Execução penal exige recurso próprio, e não habeas corpus, reafirma tribunal

Campo Grande/MS, 3 de fevereiro de 2026.

Por redação.

Reiteração de pedido e ausência de ilegalidade barram prisão domiciliar humanitária.

A Justiça rejeitou agravo interno interposto por R. S. J., mantendo decisão monocrática que não conheceu de habeas corpus impetrado com o objetivo de obter prisão domiciliar humanitária no curso da execução penal.

O colegiado concluiu que o writ foi utilizado como sucedâneo de recurso próprio (no caso, o agravo em execução) e que não há flagrante ilegalidade capaz de autorizar a concessão da ordem, nem mesmo de ofício.

Pedido reiterado e já analisado

A defesa alegou que o apenado seria imprescindível aos cuidados de um filho menor portador de Transtorno do Espectro Autista (TEA) e de pais idosos e enfermos, pleiteando a substituição da pena em regime fechado por prisão domiciliar, com fundamento no artigo 117 da Lei de Execução Penal.

Contudo, conforme destacado no acórdão, a mesma pretensão já havia sido formulada diversas vezes perante o Juízo da Execução Penal e também analisada anteriormente pelo próprio tribunal, ocasião em que a ordem foi excepcionalmente conhecida e denegada, diante da inexistência de situação excepcional que justificasse a medida.

Via inadequada

Os desembargadores ressaltaram que questões relacionadas à execução da pena devem ser impugnadas por meio de agravo em execução, sendo incabível a utilização do habeas corpus como substituto desse recurso.
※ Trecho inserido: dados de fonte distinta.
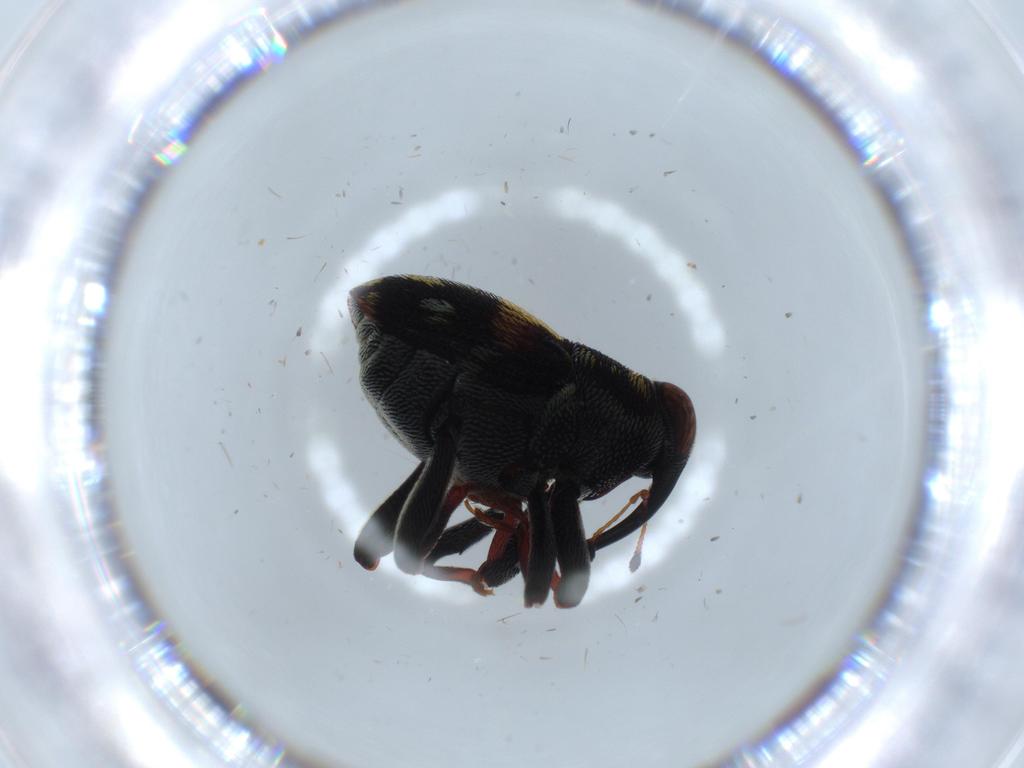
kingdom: Animalia
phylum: Arthropoda
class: Insecta
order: Coleoptera
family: Curculionidae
Segundo o entendimento consolidado, o habeas corpus possui natureza excepcional e não pode ser manejado como atalho recursal, sob pena de esvaziamento do sistema recursal e violação ao devido processo legal.

Exceção não configurada

Embora a jurisprudência admita, em hipóteses restritas, a concessão de ordem de ofício quando constatada flagrante ilegalidade ou teratologia, o colegiado entendeu que tal situação não se verifica no caso concreto.

Além de inexistirem fatos novos, os documentos juntados não demonstram que o filho menor esteja desassistido ou que dependa exclusivamente do apenado, tampouco que os genitores estejam sem amparo.